Robots.txt is a single file at the domain root. There is no per-language robots.txt. A rule that blocks /page/ blocks it in every language directory: /en/page/, /fr/page/, /de/page/.

This means that robots.txt rules must be written with awareness of the full URL structure across all languages. A rule that is correct for the English site may have unintended consequences for the French or German versions if the URL patterns differ.

Common multilingual URL structures include subdirectory models (/en/, /fr/), subdomain models (en.example.com, fr.example.com), and parameter models (?lang=en, ?lang=fr). Subdirectory models are the most common in WordPress and the most straightforward for robots.txt because all languages share a single file.

The hreflang interaction

Hreflang annotations tell search engines which pages are language equivalents of each other. A properly configured hreflang setup ensures that French users see the French version of a page in search results, not the English version.

The interaction with robots.txt creates a subtle trap: if you block one language version of a page in robots.txt but not the other, the hreflang relationship breaks. Google cannot validate a hreflang annotation that points to a blocked page. The result is that both language versions may display incorrectly in search results, or the blocked version may appear as a URL-only listing without a snippet.

The rule is simple: if a page has hreflang annotations, all language versions must be crawlable. Do not block one language version while keeping the other accessible.

What to block on multilingual sites

The same categories of low-value URLs that waste crawl budget on monolingual sites apply to multilingual sites, but with language-aware patterns:

Internal search results should be blocked for all languages. If searches generate URLs like /?s=keyword or /en/?s=keyword, the disallow rule should cover all variants.

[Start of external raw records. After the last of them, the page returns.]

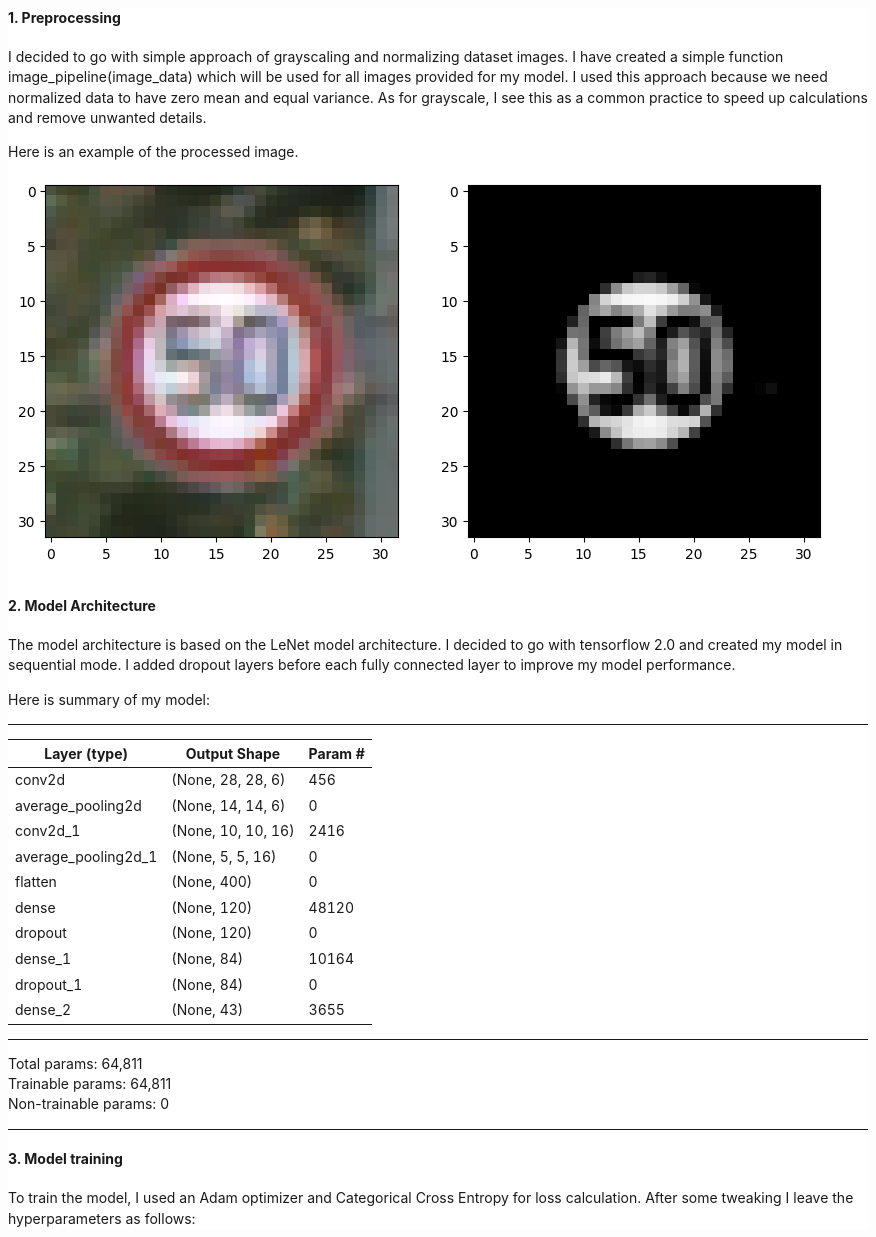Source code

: #### 1. Preprocessing

I decided to go with simple approach of grayscaling and normalizing dataset images.
I have created a simple function image_pipeline(image_data) which will be used for all images provided for my model.
I used this approach because we need normalized data to have zero mean and equal variance.
As for grayscale, I see this as a common practice to speed up calculations and remove unwanted details.

Here is an example of the processed image.

![alt text][imagepipeline]

#### 2. Model Architecture

The model architecture is based on the LeNet model architecture. I decided to go with tensorflow 2.0 and created my model in sequential mode. I added dropout layers before each fully connected layer to improve my model performance.

Here is summary of my model:

---

| Layer (type)        | Output Shape       | Param # |
| ------------------- | ------------------ | ------- |
| conv2d              | (None, 28, 28, 6)  | 456     |
| average_pooling2d   | (None, 14, 14, 6)  | 0       |
| conv2d_1            | (None, 10, 10, 16) | 2416    |
| average_pooling2d_1 | (None, 5, 5, 16)   | 0       |
| flatten             | (None, 400)        | 0       |
| dense               | (None, 120)        | 48120   |
| dropout             | (None, 120)        | 0       |
| dense_1             | (None, 84)         | 10164   |
| dropout_1           | (None, 84)         | 0       |
| dense_2             | (None, 43)         | 3655    |

---

Total params: 64,811  
Trainable params: 64,811  
Non-trainable params: 0

---

#### 3. Model training

To train the model, I used an Adam optimizer and Categorical Cross Entropy for loss calculation. After some tweaking I leave the hyperparameters as follows:


[//]: # "Image References"
[imagevisualization]: ./readme-images/dataset-histogram.png "Visualization"
[imagedataset]: ./readme-images/dataset-examples.png "DatasetExamples"
[imagepipeline]: ./readme-images/image-after-pipeline.png "ImagesAfterPipeline"
[imagetrafficsigns]: ./readme-images/5-germain-traffic-signs.png "GermanTrafficSigns"
[imagetpredicitons]: ./readme-images/signs-precitions.png "SignsPredictions"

Paginated archives should be blocked consistently across languages. A rule blocking /en/page/ but not /fr/page/ creates an asymmetry that wastes French crawl budget.

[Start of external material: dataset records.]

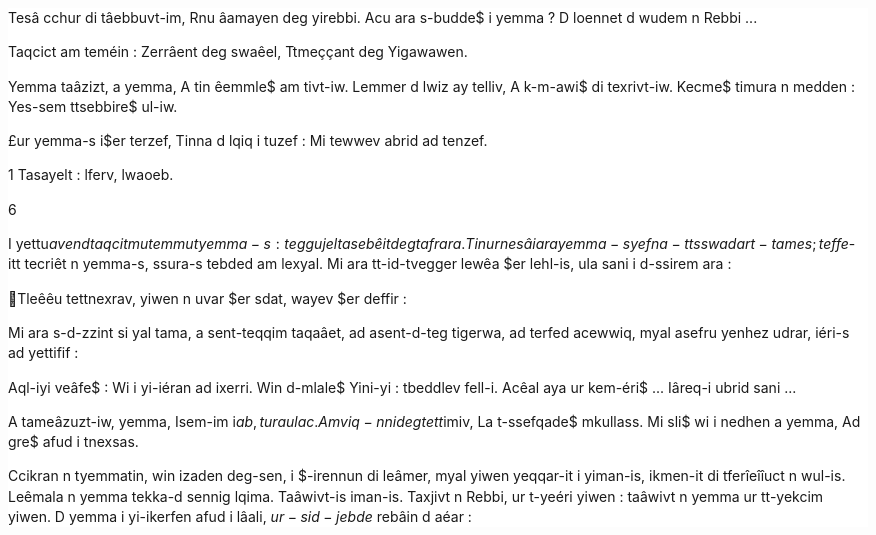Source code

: Tesâ cchur di tâebbuvt-im,
Rnu âamayen deg yirebbi.
Acu ara s-budde$ i yemma ?
D loennet d wudem n Rebbi ...

Taqcict am teméin :
Zerrâent deg swaêel,
Ttmeççant deg Yigawawen.

Yemma taâzizt, a yemma,
A tin êemmle$ am tivt-iw.
Lemmer d lwiz ay telliv,
A k-m-awi$ di texrivt-iw.
Kecme$ timura n medden :
Yes-sem ttsebbire$ ul-iw.

£ur yemma-s i$er terzef,
Tinna d lqiq i tuzef :
Mi tewwev abrid ad tenzef.

1 Tasayelt : lferv, lwaoeb.

6

I yettu$aven d taqcit mu temmut yemma-s : teggujel tasebêit deg
tafrara. Tin ur nesâi ara yemma-s yefna-tt sswad ar t-tames ; teffe$-
itt tecriêt n yemma-s, ssura-s tebded am lexyal. Mi ara tt-id-tvegger
lewêa $er lehl-is, ula sani i d-ssirem ara :

Tleêêu tettnexrav, yiwen n uvar $er sdat, wayev $er deffir :

Mi ara s-d-zzint si yal tama, a sent-teqqim taqaâet, ad asent-d-teg
tigerwa, ad terfed acewwiq, myal asefru yenhez udrar,
iéri-s ad
yettifif :

Aql-iyi veâfe$ :
Wi i yi-iéran ad ixerri.
Win d-mlale$
Yini-yi : tbeddlev fell-i.
Acêal aya ur kem-éri$ ...
Iâreq-i ubrid sani ...

A tameâzuzt-iw, yemma,
Isem-im i$ab, tura ulac.
Amviq-nni deg tett$imiv,
La t-ssefqade$ mkullass.
Mi sli$ wi i nedhen a yemma,
Ad gre$ afud i tnexsas.

Ccikran n tyemmatin, win izaden deg-sen, i $-irennun di leâmer, myal
yiwen yeqqar-it i yiman-is, ikmen-it di tferîeîîuct n wul-is.
Leêmala n yemma tekka-d sennig lqima. Taâwivt-is iman-is. Taxjivt
n Rebbi, ur t-yeéri yiwen : taâwivt n yemma ur tt-yekcim yiwen. D
yemma i yi-ikerfen afud i lâali, $ur-s i d-jebde$ rebâin d aéar :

Plugin-generated paths often appear identically in all language directories. WooCommerce cart and checkout paths, admin endpoints, and feed URLs should be blocked regardless of language prefix.

The sitemap coordination

On a multilingual site, the sitemap and robots.txt alignment is doubly important. Each language version of each page should appear in the sitemap with correct hreflang annotations, and no sitemap entry should match a robots.txt disallow rule.

Better Robots.txt applies its rules consistently across the language structure of the site. When you configure a disallow for a URL pattern, it applies to all language directories. The sitemap directive in the generated robots.txt points to the sitemap index, which contains all language versions.